Stated exercise
Please pick out and copy every line below that contains the word "left". Treat uppercase and lowercase letters as different.

Data for this exercise
- - -
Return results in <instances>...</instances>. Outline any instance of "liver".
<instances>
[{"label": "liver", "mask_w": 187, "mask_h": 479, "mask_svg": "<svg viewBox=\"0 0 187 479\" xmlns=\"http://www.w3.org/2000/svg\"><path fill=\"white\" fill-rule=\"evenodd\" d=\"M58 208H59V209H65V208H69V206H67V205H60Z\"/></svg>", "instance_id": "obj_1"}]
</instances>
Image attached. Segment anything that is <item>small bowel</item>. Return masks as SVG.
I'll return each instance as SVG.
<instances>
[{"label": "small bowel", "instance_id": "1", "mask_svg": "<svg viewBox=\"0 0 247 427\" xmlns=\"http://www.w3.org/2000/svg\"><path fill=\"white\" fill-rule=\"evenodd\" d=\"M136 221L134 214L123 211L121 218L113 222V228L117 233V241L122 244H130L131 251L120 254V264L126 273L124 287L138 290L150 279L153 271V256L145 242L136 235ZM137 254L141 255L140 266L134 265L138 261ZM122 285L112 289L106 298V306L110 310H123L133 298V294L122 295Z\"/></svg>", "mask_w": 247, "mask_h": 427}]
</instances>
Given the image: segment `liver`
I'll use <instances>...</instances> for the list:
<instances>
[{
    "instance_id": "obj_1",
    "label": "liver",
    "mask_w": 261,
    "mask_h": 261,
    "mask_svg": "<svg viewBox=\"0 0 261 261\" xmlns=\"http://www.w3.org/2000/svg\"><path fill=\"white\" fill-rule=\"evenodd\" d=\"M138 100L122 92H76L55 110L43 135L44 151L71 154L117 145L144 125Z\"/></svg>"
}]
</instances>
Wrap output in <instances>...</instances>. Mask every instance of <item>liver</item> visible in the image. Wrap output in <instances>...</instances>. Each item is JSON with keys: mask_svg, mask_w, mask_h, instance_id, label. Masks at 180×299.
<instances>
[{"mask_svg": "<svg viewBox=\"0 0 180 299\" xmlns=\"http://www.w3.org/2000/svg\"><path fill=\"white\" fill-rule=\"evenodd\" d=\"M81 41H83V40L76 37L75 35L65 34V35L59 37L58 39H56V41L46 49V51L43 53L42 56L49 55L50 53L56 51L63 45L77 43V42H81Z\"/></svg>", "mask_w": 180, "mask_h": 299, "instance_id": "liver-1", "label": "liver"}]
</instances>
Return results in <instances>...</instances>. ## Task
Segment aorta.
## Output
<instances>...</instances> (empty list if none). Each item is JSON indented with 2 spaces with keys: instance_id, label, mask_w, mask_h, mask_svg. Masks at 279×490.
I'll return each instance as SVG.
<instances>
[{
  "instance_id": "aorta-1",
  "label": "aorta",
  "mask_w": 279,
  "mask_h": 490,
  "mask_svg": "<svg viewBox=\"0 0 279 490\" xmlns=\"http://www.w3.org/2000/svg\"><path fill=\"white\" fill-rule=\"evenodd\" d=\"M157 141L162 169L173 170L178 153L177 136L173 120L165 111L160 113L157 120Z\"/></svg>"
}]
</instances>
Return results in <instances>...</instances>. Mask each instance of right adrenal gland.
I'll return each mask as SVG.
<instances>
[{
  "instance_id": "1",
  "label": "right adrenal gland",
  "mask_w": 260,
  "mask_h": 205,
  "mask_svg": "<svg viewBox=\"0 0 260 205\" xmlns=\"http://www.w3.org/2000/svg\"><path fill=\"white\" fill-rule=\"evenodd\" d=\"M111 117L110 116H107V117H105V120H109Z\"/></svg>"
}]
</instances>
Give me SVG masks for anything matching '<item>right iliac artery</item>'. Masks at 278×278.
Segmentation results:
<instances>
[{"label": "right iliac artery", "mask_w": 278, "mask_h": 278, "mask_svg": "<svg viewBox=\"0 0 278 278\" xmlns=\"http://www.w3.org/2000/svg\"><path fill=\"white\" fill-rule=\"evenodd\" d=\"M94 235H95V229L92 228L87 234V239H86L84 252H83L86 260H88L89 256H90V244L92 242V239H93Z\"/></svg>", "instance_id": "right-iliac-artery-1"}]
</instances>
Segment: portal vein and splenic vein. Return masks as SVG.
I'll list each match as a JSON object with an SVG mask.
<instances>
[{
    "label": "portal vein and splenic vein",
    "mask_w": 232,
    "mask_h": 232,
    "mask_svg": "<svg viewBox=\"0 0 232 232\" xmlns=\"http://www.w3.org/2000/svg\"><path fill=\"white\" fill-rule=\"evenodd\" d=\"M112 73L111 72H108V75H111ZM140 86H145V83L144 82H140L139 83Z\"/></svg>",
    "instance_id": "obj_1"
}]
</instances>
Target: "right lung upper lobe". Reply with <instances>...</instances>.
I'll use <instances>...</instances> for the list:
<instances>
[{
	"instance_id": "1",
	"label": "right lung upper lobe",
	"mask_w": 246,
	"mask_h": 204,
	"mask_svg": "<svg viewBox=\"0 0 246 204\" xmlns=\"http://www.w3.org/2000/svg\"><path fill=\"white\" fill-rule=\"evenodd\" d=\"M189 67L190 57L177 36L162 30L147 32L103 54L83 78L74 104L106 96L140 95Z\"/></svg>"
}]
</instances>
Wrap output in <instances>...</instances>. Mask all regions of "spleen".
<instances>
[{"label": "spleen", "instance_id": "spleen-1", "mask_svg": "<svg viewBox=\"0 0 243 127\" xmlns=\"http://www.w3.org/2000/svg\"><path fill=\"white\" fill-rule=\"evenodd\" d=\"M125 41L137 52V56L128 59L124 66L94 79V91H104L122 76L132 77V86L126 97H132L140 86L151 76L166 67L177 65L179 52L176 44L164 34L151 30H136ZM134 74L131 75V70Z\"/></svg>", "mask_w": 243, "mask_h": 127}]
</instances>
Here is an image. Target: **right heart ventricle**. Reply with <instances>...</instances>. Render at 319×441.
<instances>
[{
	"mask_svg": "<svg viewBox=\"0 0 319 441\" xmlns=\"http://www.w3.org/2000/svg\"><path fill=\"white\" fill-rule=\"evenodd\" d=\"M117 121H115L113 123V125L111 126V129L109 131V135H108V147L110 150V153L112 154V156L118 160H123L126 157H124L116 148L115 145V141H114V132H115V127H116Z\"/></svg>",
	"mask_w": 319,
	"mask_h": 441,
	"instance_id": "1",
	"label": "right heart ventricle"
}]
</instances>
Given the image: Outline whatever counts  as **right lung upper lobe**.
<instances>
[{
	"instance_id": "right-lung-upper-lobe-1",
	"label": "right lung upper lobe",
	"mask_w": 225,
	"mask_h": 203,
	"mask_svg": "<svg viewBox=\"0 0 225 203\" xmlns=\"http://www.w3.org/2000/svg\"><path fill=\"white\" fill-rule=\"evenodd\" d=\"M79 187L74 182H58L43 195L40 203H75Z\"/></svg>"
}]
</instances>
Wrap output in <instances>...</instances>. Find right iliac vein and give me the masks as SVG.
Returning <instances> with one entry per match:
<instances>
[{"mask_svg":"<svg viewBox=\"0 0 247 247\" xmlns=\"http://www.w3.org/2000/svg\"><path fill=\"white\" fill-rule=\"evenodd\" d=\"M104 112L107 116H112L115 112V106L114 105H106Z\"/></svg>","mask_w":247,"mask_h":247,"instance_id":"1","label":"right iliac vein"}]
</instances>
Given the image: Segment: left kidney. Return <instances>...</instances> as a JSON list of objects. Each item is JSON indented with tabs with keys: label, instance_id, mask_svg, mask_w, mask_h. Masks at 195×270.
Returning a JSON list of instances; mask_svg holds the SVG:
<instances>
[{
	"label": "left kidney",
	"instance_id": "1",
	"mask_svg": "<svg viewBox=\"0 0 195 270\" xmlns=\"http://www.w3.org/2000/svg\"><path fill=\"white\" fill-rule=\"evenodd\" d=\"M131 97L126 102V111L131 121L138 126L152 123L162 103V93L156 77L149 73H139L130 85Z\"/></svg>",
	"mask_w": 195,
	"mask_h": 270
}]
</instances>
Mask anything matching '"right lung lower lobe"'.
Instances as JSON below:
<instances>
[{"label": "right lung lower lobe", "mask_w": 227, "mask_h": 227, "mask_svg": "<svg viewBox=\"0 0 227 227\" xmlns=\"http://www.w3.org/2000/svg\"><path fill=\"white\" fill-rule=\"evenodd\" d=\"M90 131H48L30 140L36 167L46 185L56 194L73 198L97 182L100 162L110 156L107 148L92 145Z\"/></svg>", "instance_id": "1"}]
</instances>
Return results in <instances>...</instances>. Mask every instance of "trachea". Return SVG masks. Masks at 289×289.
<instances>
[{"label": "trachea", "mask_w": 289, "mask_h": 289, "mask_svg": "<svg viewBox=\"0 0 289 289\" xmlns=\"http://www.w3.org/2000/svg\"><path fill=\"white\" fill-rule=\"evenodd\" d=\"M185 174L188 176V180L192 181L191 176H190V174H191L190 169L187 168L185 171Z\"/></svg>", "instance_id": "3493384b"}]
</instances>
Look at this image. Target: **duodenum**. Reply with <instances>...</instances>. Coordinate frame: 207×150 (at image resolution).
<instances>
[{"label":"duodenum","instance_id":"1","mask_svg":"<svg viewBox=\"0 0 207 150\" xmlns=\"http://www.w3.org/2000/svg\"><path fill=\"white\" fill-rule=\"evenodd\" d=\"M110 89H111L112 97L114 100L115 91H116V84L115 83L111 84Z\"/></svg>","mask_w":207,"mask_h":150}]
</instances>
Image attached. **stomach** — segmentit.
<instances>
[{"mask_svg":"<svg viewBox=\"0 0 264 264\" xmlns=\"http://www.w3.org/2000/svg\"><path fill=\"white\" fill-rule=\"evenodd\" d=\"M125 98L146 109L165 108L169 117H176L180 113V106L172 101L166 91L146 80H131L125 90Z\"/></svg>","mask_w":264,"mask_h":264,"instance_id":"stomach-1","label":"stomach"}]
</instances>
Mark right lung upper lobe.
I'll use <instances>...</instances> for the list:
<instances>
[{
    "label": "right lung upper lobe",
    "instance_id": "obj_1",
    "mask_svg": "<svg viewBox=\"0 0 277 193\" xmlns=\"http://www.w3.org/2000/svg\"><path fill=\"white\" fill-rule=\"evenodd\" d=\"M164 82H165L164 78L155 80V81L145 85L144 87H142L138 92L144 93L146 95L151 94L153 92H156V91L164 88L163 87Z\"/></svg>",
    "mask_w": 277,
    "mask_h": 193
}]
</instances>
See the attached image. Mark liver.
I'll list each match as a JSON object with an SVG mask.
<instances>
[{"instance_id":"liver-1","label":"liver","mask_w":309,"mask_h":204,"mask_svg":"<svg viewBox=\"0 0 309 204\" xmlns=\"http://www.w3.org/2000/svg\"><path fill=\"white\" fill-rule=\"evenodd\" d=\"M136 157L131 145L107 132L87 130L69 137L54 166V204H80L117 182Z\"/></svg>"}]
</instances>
- - -
Result below
Given the image: Segment: left kidney. Return <instances>...</instances> as a JSON list of objects. Each item is JSON indented with tabs with keys: label, instance_id, mask_svg, mask_w, mask_h. Masks at 195×270.
	"label": "left kidney",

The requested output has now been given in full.